While Hobson said Amazon aims to make it easier for stores to participate on its marketplace, it’s counting on gaining a new advantage, too — the ability to be more competitive in the heavy and bulky furniture category.

“It’s safe to say Amazon is very competitive in most of the categories we compete in,” Hobson said. “But in furniture, because we’ve kind of forced the seller’s hand when it comes to the nationwide shipping component, you will see a lot of the brands you guys specialize in are on our site, but you might be shocked from time to time by the price points and how inflated they are.

“That’ what I like most about this,” he said. “We will be able to be very price competitive because you don’t’ have to charge an extra $300 to $500 to cover your (shipping costs).”
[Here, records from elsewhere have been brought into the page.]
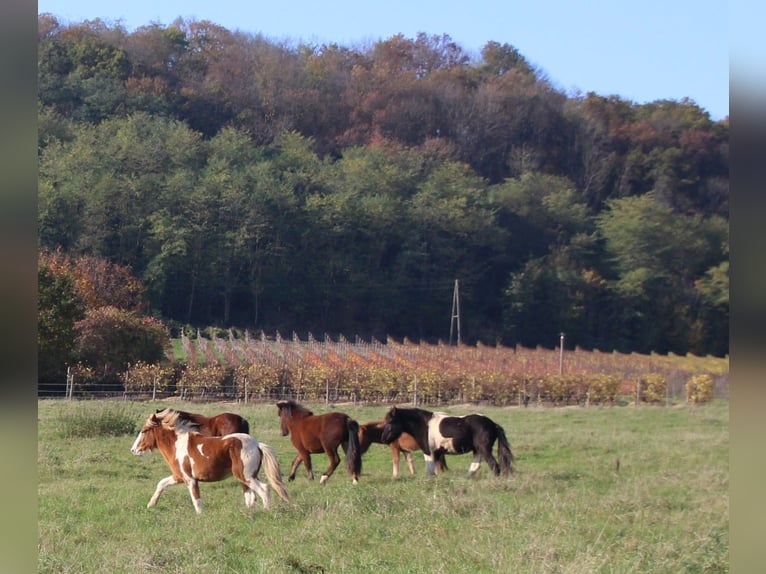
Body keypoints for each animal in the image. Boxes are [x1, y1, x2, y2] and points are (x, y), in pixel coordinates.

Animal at [130, 410, 290, 516]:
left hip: (246, 476)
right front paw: (151, 504)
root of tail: (257, 444)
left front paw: (200, 516)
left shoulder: (190, 480)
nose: (133, 450)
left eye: (144, 431)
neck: (178, 445)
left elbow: (197, 501)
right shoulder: (179, 476)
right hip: (245, 478)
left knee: (264, 489)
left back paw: (267, 511)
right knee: (250, 496)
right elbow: (161, 483)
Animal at [380, 408, 516, 480]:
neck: (425, 426)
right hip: (477, 450)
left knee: (494, 465)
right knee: (475, 466)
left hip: (484, 449)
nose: (384, 439)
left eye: (390, 422)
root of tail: (493, 424)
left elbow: (430, 470)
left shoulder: (430, 451)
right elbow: (435, 469)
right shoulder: (436, 453)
At the meeting at FMG’s High Point headquarters, retailers peppered Hobson and the other Amazon representatives there with questions such as: Will the shopper know they’re buying from the store (yes); will stores be able to integrate their own financing options (not immediately); and can stores qualify for the coveted Amazon Prime (only if they can prove themselves capable of two-day delivery or stock their product in an Amazon fulfillment center).

“It bears further investigation,” Barb Tronstein, co-owner of Auburn Hills, Mich.-based Gardner-White Furniture, told Furniture Today following the presentation.

“I have to really crunch some numbers,” she said. “You don’t have (salesperson) commission. You don’t have the brick-and-mortar cost. But whether it makes sense is something I’m not willing to commit to right now.”